I don’t always meet this goal, but every year I try to read at least one thick, serious book about something that I’ll be teaching that year. It keeps me fresh, gives me a deeper understanding of the material, and often supplies me with good anecdotes and illustrations for my classes. It really puts a kick in my teaching.
Of course, finding time to read is hard (it’s gotten a lot harder for me in the last few years), but I’ve found that every little bit helps. Ten minutes a day, an hour a week, whatever. Audiobooks can help with this, and public libraries, even modestly-sized ones, often have surprisingly good selections of them.

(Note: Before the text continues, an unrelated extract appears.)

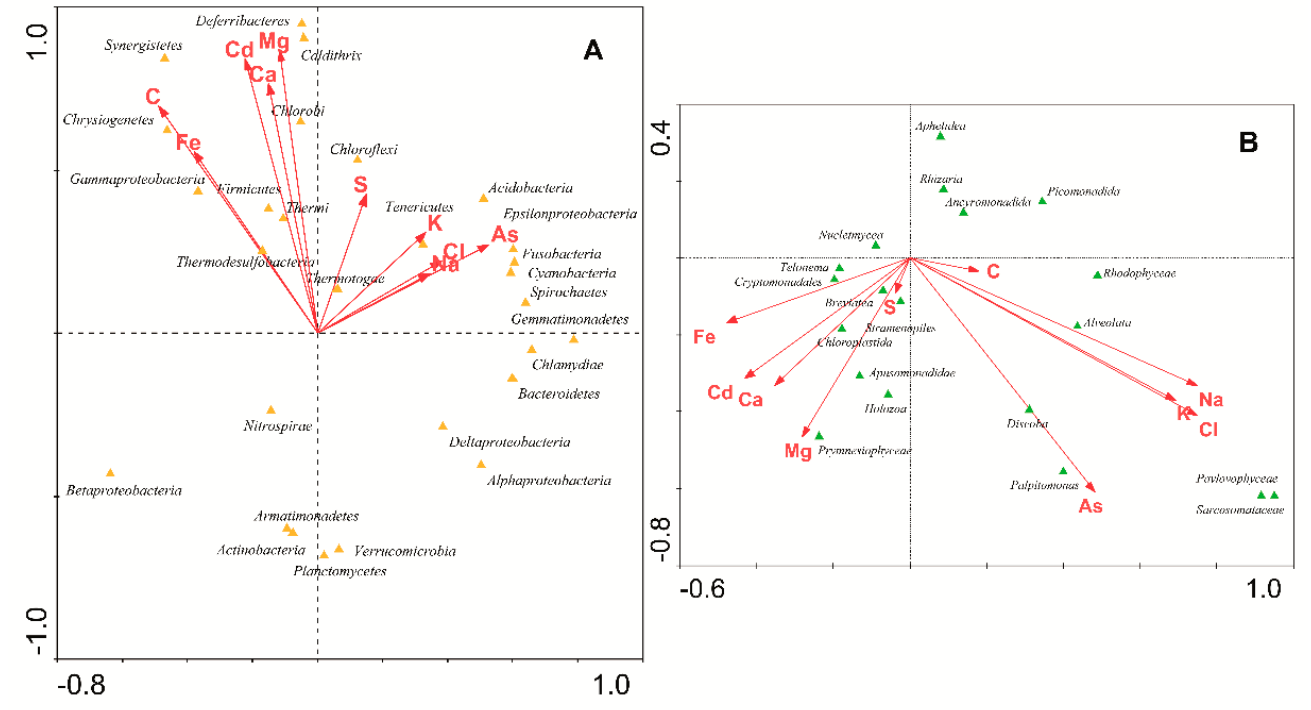
Figure 6. CCA of the microbial phyla of ( A ) bacteria and ( B ) microeukaryotes identified in glaciers with respect to the concentration of main elements (As, C, Ca, Cd, Cl, Fe, K, Mg, Na, S).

I also incorporate the art, architecture, literature, and music of the period and place being studied into my lessons. It adds color if nothing else, and often increases understanding significantly. Much of the time it doesn’t even take very long. Just dash over to Wikipedia, snag some pictures of paintings or buildings or whatever, scrutinize carefully for appropriateness (that inadequately-clothed sculpture in the corner of the picture is easy to miss until its a foot tall on the screen in front of the students), and throw it on a PowerPoint.
That reminds me, I’m a big fan of Wikipedia for all the stuff besides the articles (which are often pretty good, too, as long as you remember what they are). Pictures, maps, footnotes, links—that’s where the good stuff is.